The cluster config macro has had some problems, in that it can do one thing
(and one thing only), normally the name, numbered in the normal style.
So, in a fit of "let's make this better and trivially nestable", I cooked up a
new cluster macro. It's subtly different from the old one, but configs that
use the non-complicated version of the old one should work identically under
the new one.
(cluster (<fmt-string> <low> <high> &key c-fmt name counter)
<stanza to be repeated>)
:name <name> specifys a symbol to be replaced, instead of the default NAME
:c-fmt decides if a conversion from C-style format to lisp style format
should happen (still defaults to true, but by happy co-incidence, the
~-style lisp arguments are NOT mangled by the C-style conversion, strictly
speaking a bug, but maybe not worth fixing at the moment)

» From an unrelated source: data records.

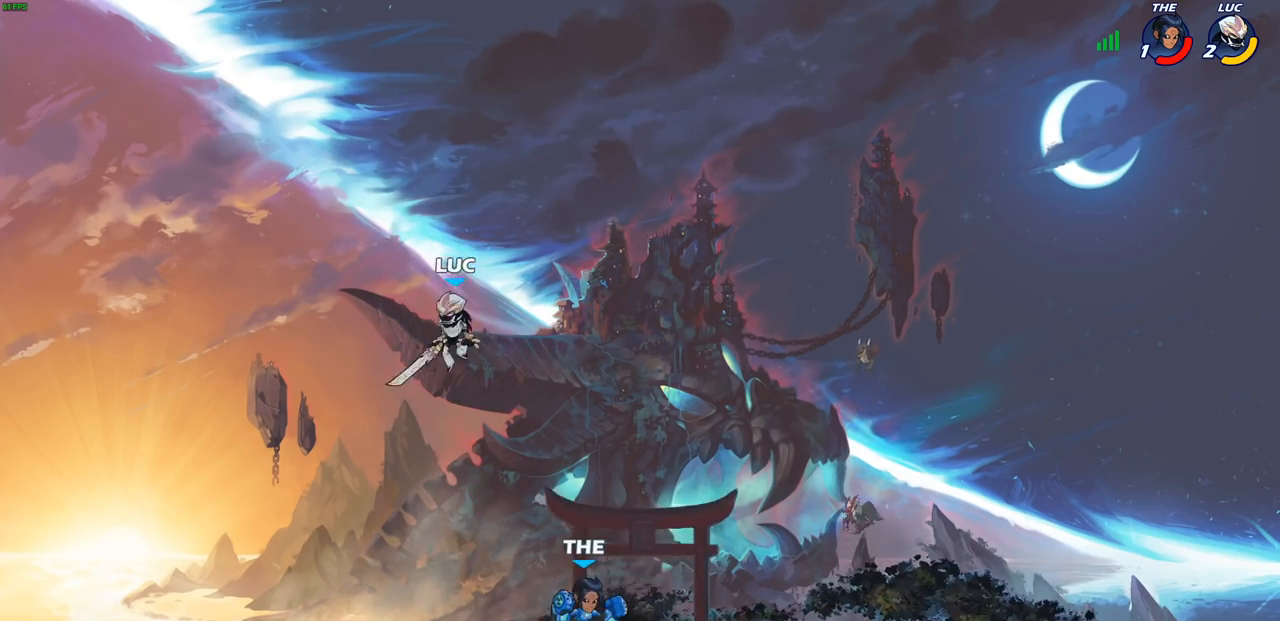
{"buttons": [], "left_stick": "center", "right_stick": "center", "events": [[100, "left_stick", "up"], [117, "R1", "down"], [200, "R1", "up"], [267, "left_stick", "center"]]}
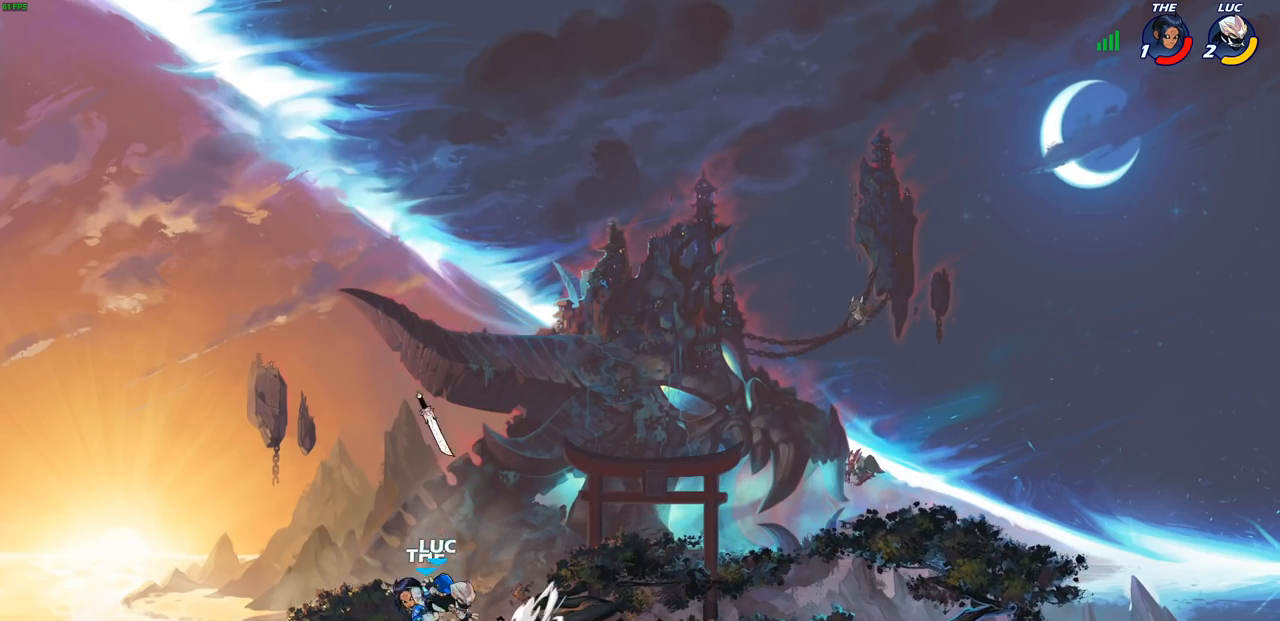
{"buttons": [], "left_stick": "center", "right_stick": "center", "events": [[17, "SQUARE", "down"], [117, "SQUARE", "up"], [200, "SQUARE", "down"], [317, "SQUARE", "up"]]}
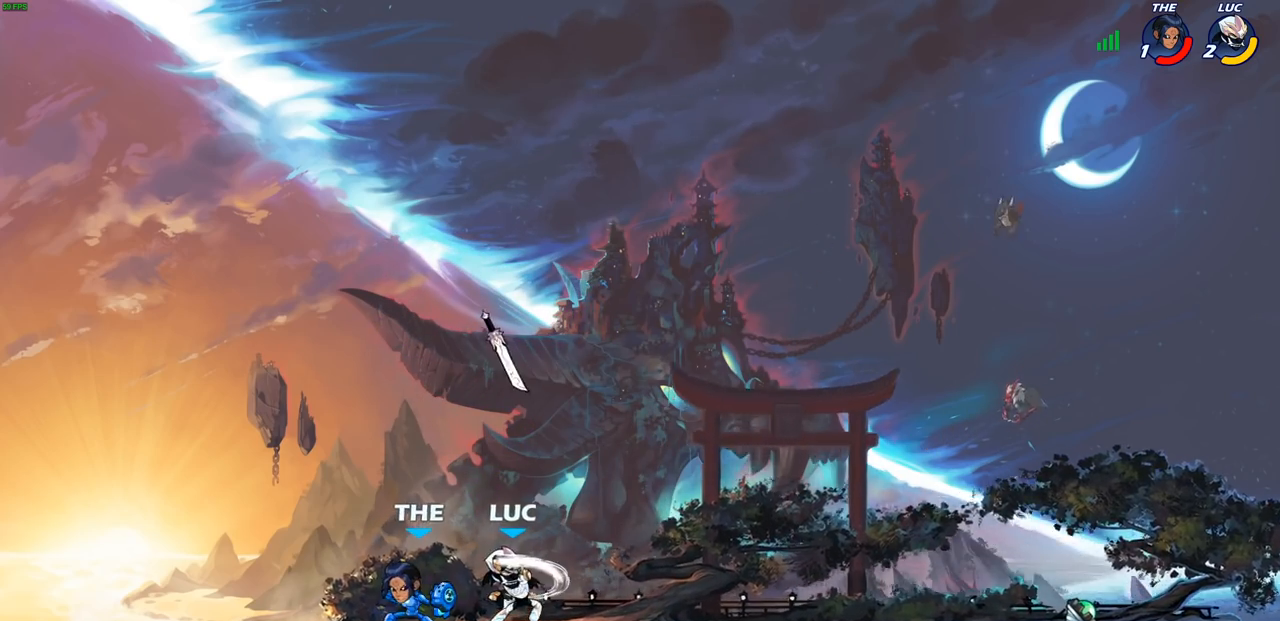
{"buttons": ["CROSS", "R1"], "left_stick": "right", "right_stick": "center", "events": [[100, "left_stick", "left"], [350, "left_stick", "right"], [400, "CROSS", "down"], [483, "R1", "down"]]}
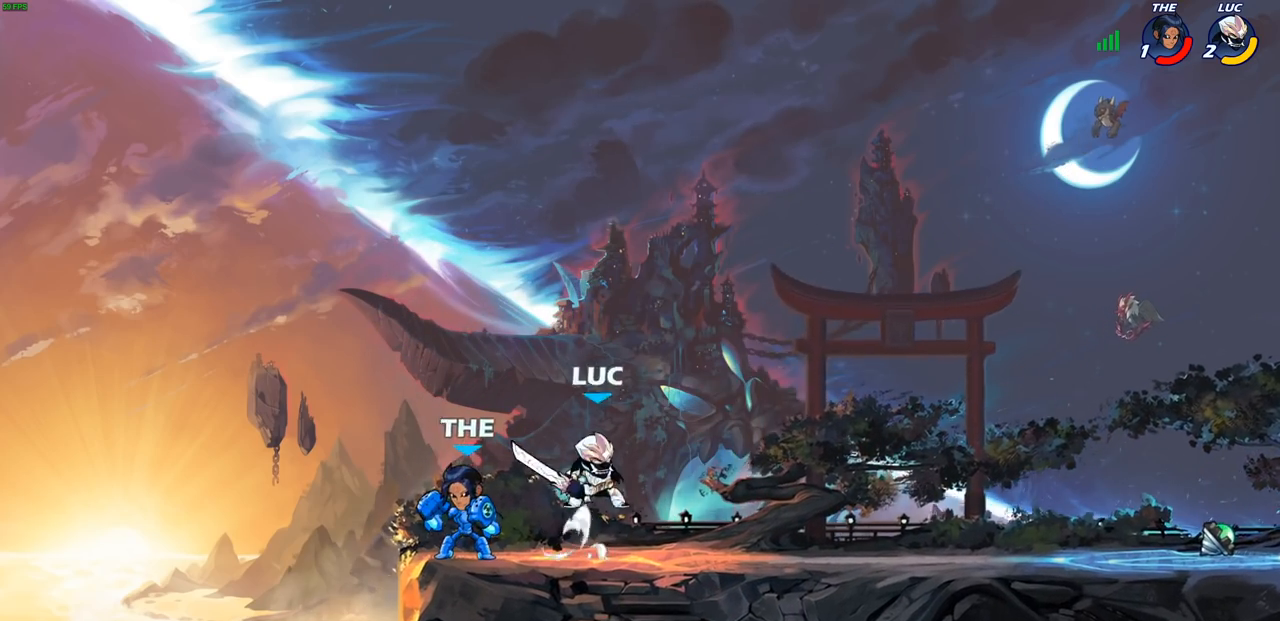
{"buttons": [], "left_stick": "left", "right_stick": "center", "events": [[50, "CROSS", "up"], [67, "R1", "up"], [133, "left_stick", "left"], [183, "SQUARE", "down"], [267, "SQUARE", "up"]]}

:counter is NEW, this specifies a counter to be sequentially set from low to
high in the expansion. This defaults to a gensym, so cannot be used without
specifying it.
(with-format ((sym1 fmt1 vars1... ) (sym2 fmt2 vars2 ...))
<config stanza>)
Like LET, only, eh, thing...
I also cooked up an example (in test-files/nested-cluster.cfg):
(cluster ("" 1 2 :counter a)
(cluster ("" 1 2 :counter b)
(with-format ((name "node~d-cpu~d" a b)
(ip-addr "172.23.~d.~d" a b))
(machine name linux-host
(user "testuser")
(ip ip-addr)))))
Somewhat annoyingly, when I test-ran this I noticed that our post-creation
clean-up for EQUIPMENT objects is a bit... aggressive. When created from a
config stanza, the ONLY thing specified is the name, all else is (eventually)
done with (setf *config-object* 'slot-to-set <value>) or pushing things onto
the monitor list, as it were.
While the clean-up done in the initialize-after method is good, I am wondering
if it may be worth creating a new "post-config-cleanup" GF and move the relevant
clean-up bits to there, as I actually had to re-define the :after method t do
nothing to be able to run my tests (it's vastly easier to use example names to
see if things work or not, when one doesn't actually have a cluster at hand).